Quellen: Statistisches Bundesamt; eigene Berechnungen.

Zunächst ergibt sich für die ersten beiden Konjunkturzyklen ab 1975 und ab 1982 in den Aufschwungjahren eine nahezu deckungsgleiche Dynamik beider Nachfrageaggregate. Dieser enge Gleichlauf von Exporten und Ausrüstungsinvestitionen war aber in der ersten Hälfte der 1990er-Jahre und im Zeitraum 2000 bis 2003 nicht mehr gegeben. Die Exporte konnten in diesen beiden Phasen nicht mehr im gewohnten Ausmaß die Investitionstätigkeit im Inland stimulieren. Als Ursachen für den unterbrochenen Transmissionsriemen vom Export hin zu den Inlandsinvestitionen können Probleme auf der Angebotsseite in Deutschland angeführt werden. Im internationalen Vergleich hohe Steuersätze und die vergleichsweise hohen Lohnstückkosten stellten ein Rendite- und Standorthandicap dar. Außerdem trug die Unsicherheit bezüglich der wirtschaftspolitischen Rahmenbedingungen zur Investitionszurückhaltung bei. Und nicht zuletzt boten sich in dieser Zeit – etwa durch die wirtschaftliche Öffnung der Länder Mittel- und Osteuropas – neue internationale Anlagealternativen.

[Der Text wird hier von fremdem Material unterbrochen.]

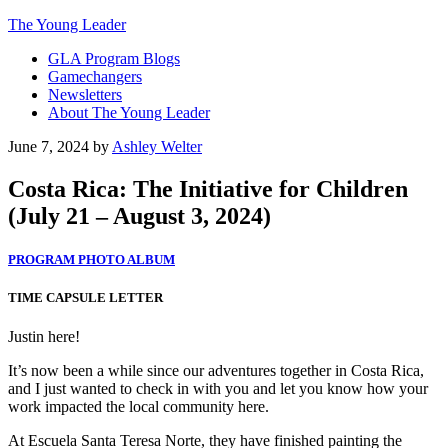
The Young Leader
GLA Program Blogs
Gamechangers
Newsletters
About The Young Leader
June 7, 2024
by
Ashley Welter
Costa Rica: The Initiative for Children
(July 21 – August 3, 2024)
PROGRAM PHOTO ALBUM
TIME CAPSULE LETTER
Justin here!
It’s now been a while since our adventures together in Costa Rica,
and I just wanted to check in with you and let you know how your
work impacted the local community here.
At Escuela Santa Teresa Norte, they have finished painting the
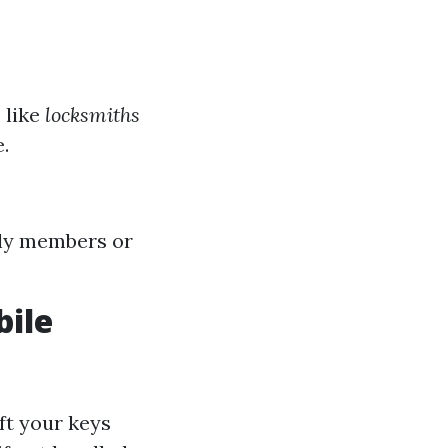
 like
locksmiths
.
ly members or
ile
ft your keys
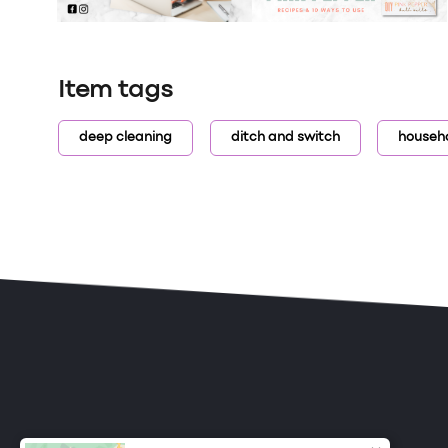
Item tags
deep cleaning
ditch and switch
househ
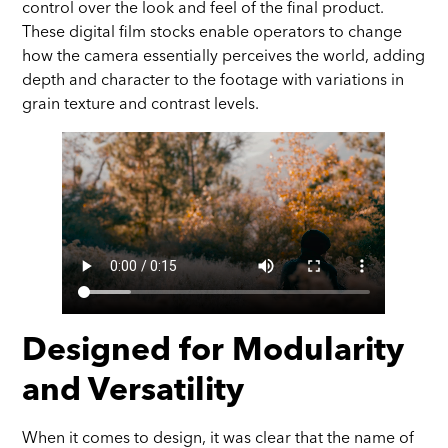
control over the look and feel of the final product.
These digital film stocks enable operators to change
how the camera essentially perceives the world, adding
depth and character to the footage with variations in
grain texture and contrast levels.
Designed for Modularity
and Versatility
When it comes to design, it was clear that the name of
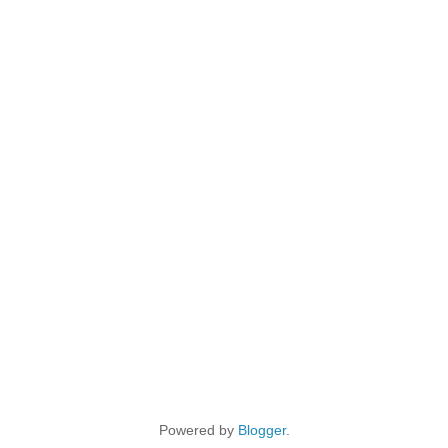
Powered by
Blogger
.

Der im Jahr 2008 zu Ende gegangene Aufschwung war dagegen wieder von einem bemerkenswert engen Gleichlauf von Exporten und Ausrüstungsinvestitionen geprägt. Angebotsseitige Belastungen wie zur Jahrtausendwende waren offenbar nicht dominierend. Im Zeitraum 2003 bis 2008 stiegen die realen Exporte um insgesamt 48 Prozent und die preisbereinigten Ausrüstungsinvestitionen um insgesamt 41 Prozent an. Damit wurde das Wachstum in Deutschland nicht nur vom Außenbeitrag, also dem Exportüberschuss, sondern auch von der Investitionstätigkeit im Inland angetrieben. Das Krisenjahr 2009 war schließlich von einem starken Einbruch der Exporte und der Investitionen geprägt.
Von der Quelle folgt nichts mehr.